**What is needed:**
Please list every line of the listing below that contains the string "backgroundOutline", copying each line in full. Case matters.

**Material shown:**

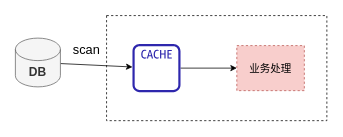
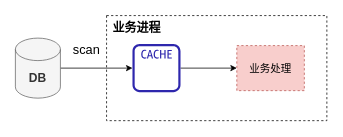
  <mxCell id="0" />
  <mxCell id="1" parent="0" />
  <mxCell id="2" value="" style="rounded=0;whiteSpace=wrap;html=1;dashed=1;fillColor=none;" vertex="1" parent="1"><mxGeometry x="141.5" y="20" width="293.5" height="140" as="geometry" /></mxCell>
  <mxCell id="3" value="&lt;span style=&quot;font-size: 14px&quot;&gt;业务处理&lt;/span&gt;" style="rounded=0;whiteSpace=wrap;html=1;fillColor=#f8cecc;strokeColor=#b85450;dashed=1;" vertex="1" parent="1"><mxGeometry x="315" y="60" width="90" height="60" as="geometry" /></mxCell>
+ <mxCell id="4" value="&lt;div style=&quot;text-align: center&quot;&gt;&lt;font face=&quot;helvetica&quot; style=&quot;font-size: 16px&quot;&gt;&lt;b&gt;业务进程&lt;/b&gt;&lt;/font&gt;&lt;/div&gt;" style="text;whiteSpace=wrap;html=1;" vertex="1" parent="1"><mxGeometry x="148" y="20" width="90" height="30" as="geometry" /></mxCell>
  <mxCell id="5" style="edgeStyle=none;html=1;" edge="1" parent="1" source="6" target="8"><mxGeometry relative="1" as="geometry" /></mxCell>
- <mxCell id="6" value="&lt;font style=&quot;font-size: 16px&quot;&gt;&lt;b&gt;DB&lt;/b&gt;&lt;/font&gt;" style="shape=cylinder3;whiteSpace=wrap;html=1;boundedLbl=1;backgroundOutline=1;size=15;fillColor=#f5f5f5;fontColor=#333333;strokeColor=#666666;" vertex="1" parent="1"><mxGeometry x="20" y="50" width="60" height="65" as="geometry" /></mxCell>
+ <mxCell id="6" value="&lt;font style=&quot;font-size: 16px&quot;&gt;&lt;b&gt;DB&lt;/b&gt;&lt;/font&gt;" style="shape=cylinder3;whiteSpace=wrap;html=1;boundedLbl=1;backgroundOutline=1;size=15;fillColor=#f5f5f5;fontColor=#333333;strokeColor=#666666;" vertex="1" parent="1"><mxGeometry x="20" y="50" width="60" height="80" as="geometry" /></mxCell>
  <mxCell id="7" style="edgeStyle=none;html=1;" edge="1" parent="1" source="8" target="3"><mxGeometry relative="1" as="geometry" /></mxCell>
  <mxCell id="8" value="" style="sketch=0;outlineConnect=0;fontColor=#232F3E;gradientColor=none;fillColor=#2E27AD;strokeColor=none;dashed=0;verticalLabelPosition=bottom;verticalAlign=top;align=center;html=1;fontSize=12;fontStyle=0;aspect=fixed;pointerEvents=1;shape=mxgraph.aws4.cache_node;strokeWidth=1;" vertex="1" parent="1"><mxGeometry x="176" y="58" width="64" height="64" as="geometry" /></mxCell>
  <mxCell id="9" value="&lt;div style=&quot;text-align: center&quot;&gt;&lt;font face=&quot;helvetica&quot; style=&quot;font-size: 17px&quot;&gt;scan&lt;/font&gt;&lt;/div&gt;" style="text;whiteSpace=wrap;html=1;strokeWidth=4;" vertex="1" parent="1"><mxGeometry x="95" y="50" width="60" height="30" as="geometry" /></mxCell>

**The output:**
- <mxCell id="6" value="&lt;font style=&quot;font-size: 16px&quot;&gt;&lt;b&gt;DB&lt;/b&gt;&lt;/font&gt;" style="shape=cylinder3;whiteSpace=wrap;html=1;boundedLbl=1;backgroundOutline=1;size=15;fillColor=#f5f5f5;fontColor=#333333;strokeColor=#666666;" vertex="1" parent="1"><mxGeometry x="20" y="50" width="60" height="65" as="geometry" /></mxCell>
+ <mxCell id="6" value="&lt;font style=&quot;font-size: 16px&quot;&gt;&lt;b&gt;DB&lt;/b&gt;&lt;/font&gt;" style="shape=cylinder3;whiteSpace=wrap;html=1;boundedLbl=1;backgroundOutline=1;size=15;fillColor=#f5f5f5;fontColor=#333333;strokeColor=#666666;" vertex="1" parent="1"><mxGeometry x="20" y="50" width="60" height="80" as="geometry" /></mxCell>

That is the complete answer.